The so-called "reality of the external world"

The whole polemic against the subjectivist conception of reality, with the "terrible" question of "the reality of the external world", is posed badly, conducted worse and is in great part futile and useless. (I am referring also to the memoir presented to the Congress of the History of Science, held in London in June-July, 1931). From the point of view of a "popular study" the whole treatment answers more to an itch for intellectual pedantry than to logical necessity. The general public does not even believe that one can even pose such a problem as to whether the external world exists objectively. It is sufficient to state the problem to hear an uncontrollable and gargantuan outburst of hilarity. The public "believes" that the external world is objectively real, but it is precisely here that the question arises: what is the origin of this "belief" and what critical value does it have objectively? In fact this belief is of religious origin even if the people who share it are indifferent to religion. Since all religions have taught that the world, nature, the universe were created by God before the creation of man and that man therefore found the world already prepared, catalogued and defined once for all, this belief has become an iron datum of "common sense" and persists with the same firmness even if the religious sentiment is exhausted and dormant. That is why basing oneself on this experience of common sense in order to demolish the subjectivist view with "laughter", has a rather "reactionary" significance of a return to religious sentiment; in fact Catholic writers and speakers resort to the same means in order to obtain the same effect of caustic ridicule.3 In the memoir presented to the London Congress, Bukharin implicitly answers this point (which is of an external character, though it has its importance) by noting that Berkeley, to whom we owe the first complete statement of the subjectivist conception, was a bishop (so it seems we must deduce the religious origins of the theory) and then by saying that only an "Adam" who found himself for the first time in the world could think that the world existed only because he thought it (here also the religious origin of the theory is insinuated, but with little or no power of conviction).

It seems to me that the problem is rather this: how can it be explained that such a conception, which is certainly not futile even for a Marxist, if expounded in public today, can only provoke laughter and grimaces? It seems a typical case of the distance which has grown up between science and life, between certain intellectual groups, even those at the "central" leadership of high culture, and the great popular masses: and how the language of philosophy has become a jargon with as much effect as that of Harlequin. But if "common sense" is exalted, the Marxist should at the same time seek an explanation of the real significance of the conception, and of why it originated and came to be propagated among the intellectuals, and also of why it arouses the laughter of common sense. Certainly the subjectivist conception belongs to modern philosophy in its most complete and advanced form, if from it, and as the overcoming of it, there arose historical materialism which poses, in the theory of the superstructure, in realistic and historical language what traditional philosophy used to express in speculative language. The demonstration of this assumption, which is here hardly mentioned, would be of the greatest cultural import, because it would put an end to a series of discussions, as futile as they are useless and would permit an organic development of Marxism up to the point where it was made into the hegemonic exponent of high culture. It is a wonder that the connection between the idealist assertion that the reality of the world is a creation of the human spirit, and the assertion of the historicity and mortality of all ideologies on the part of Marxism, since ideologies are the expressions of the structure and are modified with its modification, has never been asserted and appropriately developed.

The question is closely connected—naturally—with the question of the so-called exact or physical sciences and the position almost of a fetish, or rather of the only true philosophy or knowledge of the world, which they have come to assume in the framework of Marxism.

————

▶ What this task involves:
Extend the passage on the "reality of the external world" debate, picking up after its final sentence.

▶ Supplied records:
————

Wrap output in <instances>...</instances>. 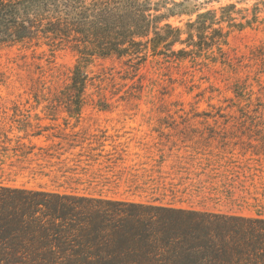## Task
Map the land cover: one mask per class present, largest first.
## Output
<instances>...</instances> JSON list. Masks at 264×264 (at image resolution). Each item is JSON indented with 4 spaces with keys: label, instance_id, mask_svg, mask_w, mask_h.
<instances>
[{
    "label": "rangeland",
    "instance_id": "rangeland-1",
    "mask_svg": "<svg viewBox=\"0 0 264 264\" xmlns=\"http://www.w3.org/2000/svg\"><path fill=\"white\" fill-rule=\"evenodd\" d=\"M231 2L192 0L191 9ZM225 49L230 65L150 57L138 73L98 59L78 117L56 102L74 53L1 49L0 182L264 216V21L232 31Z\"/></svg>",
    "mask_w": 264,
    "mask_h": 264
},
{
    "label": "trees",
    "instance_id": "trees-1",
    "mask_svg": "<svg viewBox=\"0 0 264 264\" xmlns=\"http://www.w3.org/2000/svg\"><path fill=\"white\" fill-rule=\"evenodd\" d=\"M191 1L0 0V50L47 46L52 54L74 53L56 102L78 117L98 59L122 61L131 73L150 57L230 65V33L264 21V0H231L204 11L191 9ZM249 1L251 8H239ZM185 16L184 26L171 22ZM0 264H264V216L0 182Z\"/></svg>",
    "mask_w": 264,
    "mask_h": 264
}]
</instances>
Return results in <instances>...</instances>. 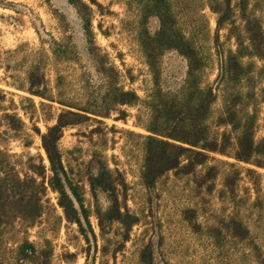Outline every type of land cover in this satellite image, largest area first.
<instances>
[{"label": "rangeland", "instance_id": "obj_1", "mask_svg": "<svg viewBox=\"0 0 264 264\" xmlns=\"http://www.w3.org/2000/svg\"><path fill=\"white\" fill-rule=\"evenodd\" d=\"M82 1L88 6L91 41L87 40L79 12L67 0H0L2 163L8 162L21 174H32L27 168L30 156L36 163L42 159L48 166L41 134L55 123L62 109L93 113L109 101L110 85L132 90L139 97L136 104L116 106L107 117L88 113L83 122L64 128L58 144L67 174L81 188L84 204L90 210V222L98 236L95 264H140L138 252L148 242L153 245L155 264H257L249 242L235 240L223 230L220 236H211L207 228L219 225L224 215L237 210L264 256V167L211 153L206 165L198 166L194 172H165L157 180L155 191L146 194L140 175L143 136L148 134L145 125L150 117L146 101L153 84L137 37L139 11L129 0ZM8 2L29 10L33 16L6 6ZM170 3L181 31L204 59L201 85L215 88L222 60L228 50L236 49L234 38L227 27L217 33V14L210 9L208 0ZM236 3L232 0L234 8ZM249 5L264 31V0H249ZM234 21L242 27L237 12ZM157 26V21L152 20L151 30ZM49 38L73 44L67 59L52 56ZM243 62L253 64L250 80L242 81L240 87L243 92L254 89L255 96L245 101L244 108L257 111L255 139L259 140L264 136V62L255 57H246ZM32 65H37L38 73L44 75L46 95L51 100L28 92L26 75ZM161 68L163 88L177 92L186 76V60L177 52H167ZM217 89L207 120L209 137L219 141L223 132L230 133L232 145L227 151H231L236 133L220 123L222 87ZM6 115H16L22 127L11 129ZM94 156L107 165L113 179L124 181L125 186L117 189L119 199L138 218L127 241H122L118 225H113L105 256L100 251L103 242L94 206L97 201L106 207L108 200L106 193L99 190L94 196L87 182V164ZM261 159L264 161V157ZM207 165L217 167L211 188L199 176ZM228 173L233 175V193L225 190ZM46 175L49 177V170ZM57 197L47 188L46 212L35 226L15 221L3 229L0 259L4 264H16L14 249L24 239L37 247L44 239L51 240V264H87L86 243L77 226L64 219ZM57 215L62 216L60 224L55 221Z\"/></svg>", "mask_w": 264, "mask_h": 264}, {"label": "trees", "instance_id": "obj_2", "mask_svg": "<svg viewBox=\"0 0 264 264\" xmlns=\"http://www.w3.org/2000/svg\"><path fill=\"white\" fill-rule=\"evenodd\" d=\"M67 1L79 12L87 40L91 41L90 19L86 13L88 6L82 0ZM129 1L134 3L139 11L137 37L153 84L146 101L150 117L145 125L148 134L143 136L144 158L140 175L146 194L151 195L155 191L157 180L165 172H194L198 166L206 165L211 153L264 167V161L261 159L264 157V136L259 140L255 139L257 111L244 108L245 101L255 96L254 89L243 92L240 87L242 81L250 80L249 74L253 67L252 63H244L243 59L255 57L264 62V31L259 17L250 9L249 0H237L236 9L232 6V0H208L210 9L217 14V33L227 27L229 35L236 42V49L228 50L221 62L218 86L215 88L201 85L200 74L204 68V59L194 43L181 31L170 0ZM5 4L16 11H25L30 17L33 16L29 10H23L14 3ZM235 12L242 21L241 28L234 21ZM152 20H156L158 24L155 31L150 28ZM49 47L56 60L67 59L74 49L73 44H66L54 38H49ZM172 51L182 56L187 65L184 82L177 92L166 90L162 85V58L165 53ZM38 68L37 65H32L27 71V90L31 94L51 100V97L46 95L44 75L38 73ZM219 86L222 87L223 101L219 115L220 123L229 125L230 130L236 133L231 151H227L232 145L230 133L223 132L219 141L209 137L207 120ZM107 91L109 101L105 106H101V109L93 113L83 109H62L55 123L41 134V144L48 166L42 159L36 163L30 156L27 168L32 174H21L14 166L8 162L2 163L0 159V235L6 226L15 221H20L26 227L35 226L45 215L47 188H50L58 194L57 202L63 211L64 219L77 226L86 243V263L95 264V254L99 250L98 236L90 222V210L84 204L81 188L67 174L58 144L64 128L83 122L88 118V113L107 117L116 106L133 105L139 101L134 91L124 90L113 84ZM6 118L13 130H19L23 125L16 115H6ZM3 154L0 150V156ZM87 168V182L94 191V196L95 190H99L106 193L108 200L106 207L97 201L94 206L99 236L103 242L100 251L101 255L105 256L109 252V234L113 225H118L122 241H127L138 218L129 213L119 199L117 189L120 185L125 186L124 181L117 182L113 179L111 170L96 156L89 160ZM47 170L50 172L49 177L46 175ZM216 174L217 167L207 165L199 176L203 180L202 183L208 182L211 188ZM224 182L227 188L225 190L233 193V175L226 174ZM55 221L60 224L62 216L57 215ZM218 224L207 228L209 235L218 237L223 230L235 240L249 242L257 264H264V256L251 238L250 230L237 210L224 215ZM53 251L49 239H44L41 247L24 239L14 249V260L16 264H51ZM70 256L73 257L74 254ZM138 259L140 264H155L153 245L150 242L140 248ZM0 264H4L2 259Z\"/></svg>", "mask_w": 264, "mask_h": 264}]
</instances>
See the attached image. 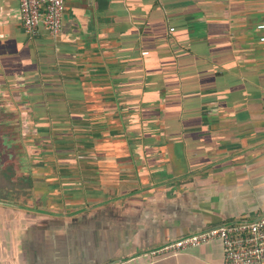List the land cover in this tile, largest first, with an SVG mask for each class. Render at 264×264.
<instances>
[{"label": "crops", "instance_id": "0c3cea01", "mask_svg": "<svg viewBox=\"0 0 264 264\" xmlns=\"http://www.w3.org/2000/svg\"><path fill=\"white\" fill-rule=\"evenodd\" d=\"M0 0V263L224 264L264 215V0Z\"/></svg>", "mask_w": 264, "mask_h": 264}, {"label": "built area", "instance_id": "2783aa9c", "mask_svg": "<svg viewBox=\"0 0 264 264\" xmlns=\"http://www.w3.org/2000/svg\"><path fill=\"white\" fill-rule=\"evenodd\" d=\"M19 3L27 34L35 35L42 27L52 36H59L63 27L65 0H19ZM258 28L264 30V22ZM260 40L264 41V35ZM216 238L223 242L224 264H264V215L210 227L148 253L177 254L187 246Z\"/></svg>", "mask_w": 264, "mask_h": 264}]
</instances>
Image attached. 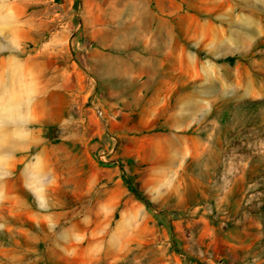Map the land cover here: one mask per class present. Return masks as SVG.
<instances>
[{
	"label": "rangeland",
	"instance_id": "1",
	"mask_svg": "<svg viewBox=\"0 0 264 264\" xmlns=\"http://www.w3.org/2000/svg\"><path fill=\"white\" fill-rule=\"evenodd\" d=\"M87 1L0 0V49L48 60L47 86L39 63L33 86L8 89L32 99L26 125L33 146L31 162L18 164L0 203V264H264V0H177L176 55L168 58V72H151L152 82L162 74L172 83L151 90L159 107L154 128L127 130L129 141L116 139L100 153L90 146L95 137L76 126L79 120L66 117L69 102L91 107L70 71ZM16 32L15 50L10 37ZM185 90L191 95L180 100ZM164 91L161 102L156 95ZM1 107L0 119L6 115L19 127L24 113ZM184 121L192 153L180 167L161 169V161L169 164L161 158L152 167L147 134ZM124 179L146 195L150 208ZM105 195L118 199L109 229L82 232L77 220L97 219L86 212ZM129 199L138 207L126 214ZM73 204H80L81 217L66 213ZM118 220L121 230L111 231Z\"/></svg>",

————

▶ Exercise answer:
But what is to be understood by the subjectivist conception of reality? Could one take it to be stated in any one of the many subjectivist theories worked out by a whole series of philosophers and professors up to the solipsistic theories? The fact is that Marxism, in this case as well, must be related to Hegelianism, which represents the most complete and brilliant form of this conception, and that from the later theories only some partial aspects and instrumental values are to be taken into consideration. And it will be necessary to examine the weird forms which the conception has assumed among its followers as well as in its more or less intelligent critics. Thus what Tolstoy writes in his Childhood and Youth should be recalled: Tolstoy tells that he was so enthusiastic about the subjectivist conception of reality, that he was often dizzy because he used to turn round suddenly, convinced that he would be able to catch the moment when he would see nothing because his spirit had not had time to "create" reality (or something similar: the extract from Tolstoy is characteristic and very interesting from the literary point of view).4

It requires to be shown that the "subjectivist" conception, having served to criticise transcendental philosophy from one side, as well as the simple metaphysics of common sense and of philosophical materialism, can find its true nature and its historical interpretation only within the conception of the superstructure, whereas in its speculative form it is nothing but mere philosophical romance.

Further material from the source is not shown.